Dushyant Singh Pundir
Tribune News Service
Chandigarh, December 29
At the forefront of modern medicine, interventional radiology (IR) is a minimally invasive and highly effective medical specialty of the future that can potentially improve and cure multiple medical conditions without major surgery. Using very small instruments, including thin needles, wires and catheters, interventional radiologists can navigate to virtually every organ in the body through just a pinhole in the skin. The treatments IR can effectively perform are ever-changing and expanding. Innovation has been the cornerstone of interventional radiology since its inception over 50 years ago.

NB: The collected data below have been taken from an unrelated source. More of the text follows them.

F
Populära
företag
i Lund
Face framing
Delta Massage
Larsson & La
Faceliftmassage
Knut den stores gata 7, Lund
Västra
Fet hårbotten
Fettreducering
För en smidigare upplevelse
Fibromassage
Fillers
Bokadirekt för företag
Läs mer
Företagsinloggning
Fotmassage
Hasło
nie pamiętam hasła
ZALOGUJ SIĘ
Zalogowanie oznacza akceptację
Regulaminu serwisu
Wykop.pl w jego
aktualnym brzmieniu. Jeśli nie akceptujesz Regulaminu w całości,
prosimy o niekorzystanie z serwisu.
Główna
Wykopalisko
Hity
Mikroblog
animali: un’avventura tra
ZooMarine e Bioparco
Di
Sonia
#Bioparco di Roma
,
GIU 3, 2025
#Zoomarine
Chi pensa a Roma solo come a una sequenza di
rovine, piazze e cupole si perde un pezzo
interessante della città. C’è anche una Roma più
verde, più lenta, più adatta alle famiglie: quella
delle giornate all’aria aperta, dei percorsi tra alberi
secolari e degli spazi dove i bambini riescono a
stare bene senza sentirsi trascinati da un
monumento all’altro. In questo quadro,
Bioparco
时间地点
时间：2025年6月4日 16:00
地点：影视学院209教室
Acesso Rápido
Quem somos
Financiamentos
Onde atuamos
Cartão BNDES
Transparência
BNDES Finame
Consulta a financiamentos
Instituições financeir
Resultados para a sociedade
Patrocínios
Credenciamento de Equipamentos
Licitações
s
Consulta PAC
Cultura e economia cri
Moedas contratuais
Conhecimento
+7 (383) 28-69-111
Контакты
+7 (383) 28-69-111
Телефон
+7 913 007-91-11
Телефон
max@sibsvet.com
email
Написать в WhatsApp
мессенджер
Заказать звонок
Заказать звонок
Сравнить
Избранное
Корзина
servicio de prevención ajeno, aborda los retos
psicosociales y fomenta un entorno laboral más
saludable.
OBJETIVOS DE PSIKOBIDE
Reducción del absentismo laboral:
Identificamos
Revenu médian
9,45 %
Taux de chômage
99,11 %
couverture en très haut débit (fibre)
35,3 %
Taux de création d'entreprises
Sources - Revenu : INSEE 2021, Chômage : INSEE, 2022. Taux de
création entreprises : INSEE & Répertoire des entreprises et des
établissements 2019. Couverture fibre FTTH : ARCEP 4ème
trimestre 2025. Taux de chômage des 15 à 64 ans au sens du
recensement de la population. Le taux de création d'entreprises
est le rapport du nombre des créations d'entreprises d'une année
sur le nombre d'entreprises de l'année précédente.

Talking to The Tribune during a visit to the city, Chandigarh-born Dr Ajay Sood, chief of interventional radiology at Kaiser Permanente, the US, shared that IR procedures were generally less costly and less traumatic to the patient-involving smaller incisions, less pain and shorter hospital stays. Because of this, IR had become the primary way to treat many types of conditions. IR had been a game changer for treatment of several medical conditions such as uterine fibroids, arterial and venous disease, spinal fractures, dialysis access management, pain management, liver and kidney disease, emergent bleeding control and more recently had played a central role in targeted treatment for cancer management, he said.
An expert in the area, Dr Sood was honoured with the National Leadership Award from the American Medical Association Foundation, in Washington DC, which is considered to be the ‘Oscar’ equivalent for medical leadership awards in the US.
On a private visit to the city, Dr Sood shared some of the procedures performed by interventional radiologists. The IR has been extremely useful in treatment of uterine fibroids where a tiny catheter is directed close to the uterus and tiny particles size of grains of sand injected into the tumor in a procedure that lasts less than an hour, compared to a surgical hysterectomy that involves major surgery and prolonged hospitalisation and recovery.
Spinal osteoporotic fractures are routinely treated by interventional radiologists. Bone cement can be injected into the vertebrae with imaging guidance, often giving immediate pain relief in a single procedure, with near normal function restored.
The IR has a major role to play in management of arterial and venous disease. Balloon angioplasty and stent placement has become a routine for treatment of blockage of blood flow with constant new innovations emerging to make the treatment more effective and sustainable. There are advanced techniques with cutting edge technology to treat clots or aneurysms (dilated blood vessels) within the arteries and veins.
The IR has taken a central role in treatment of certain types of cancer. Liver tumors traditionally are treated with oral or intravenous chemo therapy or surgery. For selected candidates, a catheter can be navigated to the tumor from an artery in the groin, followed by dye injection for delineation of the tumor. This can be followed by injecting chemotherapy directly into the tumor or radioactive particles to eliminate the tumor, which maximises efficacy of treatment while minimising side-effects.
Another area of development in the field of IR is prostatic artery embolisation for treatment of benign prostatic hypertrophy, a condition seen in close to half of 75-year-old men. It works by placing a tiny catheter into the arteries that feed the prostate gland. A solution containing thousands of microscopic plastic beads injected; this blocks the blood supply by shutting down blood flow to the gland. All of this is accomplished through a tiny hole in the skin.
According to Dr Sood, there is a need in India to replicate access to IR procedures at national institutions like the PGIMER and AIIMS and other prominent corporate hospitals at all levels, so that the tremendous benefits of interventional radiology can become commonplace in this country. This would involve standardised training in this cutting edge field at graduate and postgraduate levels. Cost remains an issue for these expensive procedures in India because of predominantly ‘out of pocket’ payers, compared to predominantly insurance-based payment system in the US.